_Problem description:_
Reproduce the line that holds "if(reset) begin" together with all the lines after it up to the end of the entries.

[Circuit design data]

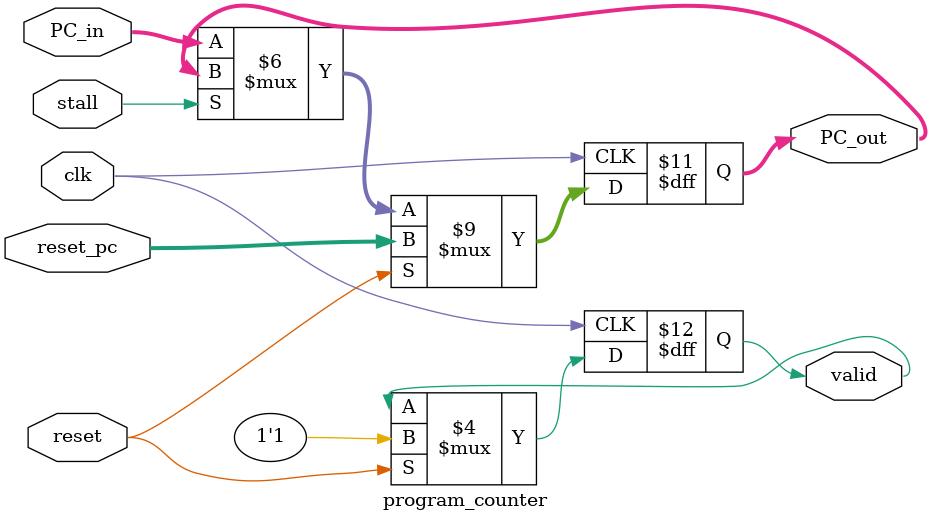
<source format=sv>
module program_counter(clk, reset, reset_pc, PC_in, stall, PC_out, valid);
	input logic clk, reset, stall;
	input logic [31:0] PC_in, reset_pc;
	output logic [31:0] PC_out;
	output logic valid;
	
	// at the clockedge set output to input
	always @(posedge clk) begin
		// if reset set instruction address to specific reset value
		if(reset) begin
			PC_out <= reset_pc;
			valid <= 1'b1;
		end else if (!stall) 
			PC_out <= PC_in;
	end
endmodule 
</source>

_Solution to this exercise:_
		if(reset) begin
			PC_out <= reset_pc;
			valid <= 1'b1;
		end else if (!stall) 
			PC_out <= PC_in;
	end
endmodule 
</source>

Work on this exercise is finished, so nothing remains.